The stranger recognises the poet with a simple, direct greeting: 'I know you. Hello Chris.' This moment of mutual recognition, underscored by plain end-rhyme, occurs in a 'time-ripped landscape' where a low winter sun spills through a metallic staircase, painting a scene of urban decay and redevelopment.
From Rat-Light to Father-Light
The initial joy of the meeting gives way to a longer, bleaker journey. The speaker is haunted by the man's smile for 'miles' along a 'long blasted path', a walk punctuated by the grim image of a dead rat, its belly resembling a 'purple crinoline Christmas hat'. This blend of the festive and the decomposing is central to the poem's unflinching realism.
McCabe builds a spectrum of experience through a cascade of compounded 'lights': 'canal-light, in time-light, in Cratchit-light, in ripped-light, in rat-light, in Solstice-light...'. This technique culminates in a powerful, quiet revelation. From this complex tapestry of light and memory, sparked by a stranger's smile, the speaker declares: 'I remake my father.'
Hedonism and Hauntology
The poem is a standout piece in 'Hedonism', a collection that explores pleasure as a philosophical pursuit. McCabe's work, however, is no simple celebration. It is noted for its 'sustaining emotional realism' and acts as an antidote to melancholia while fully acknowledging life's rough textures.
A key theme weaving through the book is the loss of the poet's father, an event associated with Christmas. The canal-side walk represents an attempt to move the festive period 'out of doors, into a local but larger-than-family setting', allowing the past to be reconfigured.
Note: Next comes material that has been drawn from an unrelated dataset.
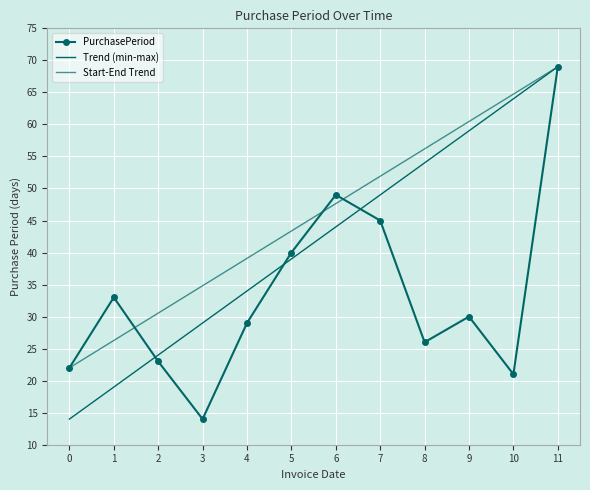

The PurchasePeriod series shows 69 at 11. True or false?

True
The critical analysis accompanying the poem draws a connection to the concepts of 'haunting' and 'hauntology', ideas championed by the late writer and philosopher Mark Fisher. This theoretical edge adds depth to McCabe's vision, framing the encounter as a way of making the future from the ghosts of the past, and perhaps, of turning a stranger into kin.
With this collection, McCabe confirms his reputation for assimilating complex ideas into experimental forms, using the 'full muscle and gristle of lived language' to remake personal grief into resonant, shared art.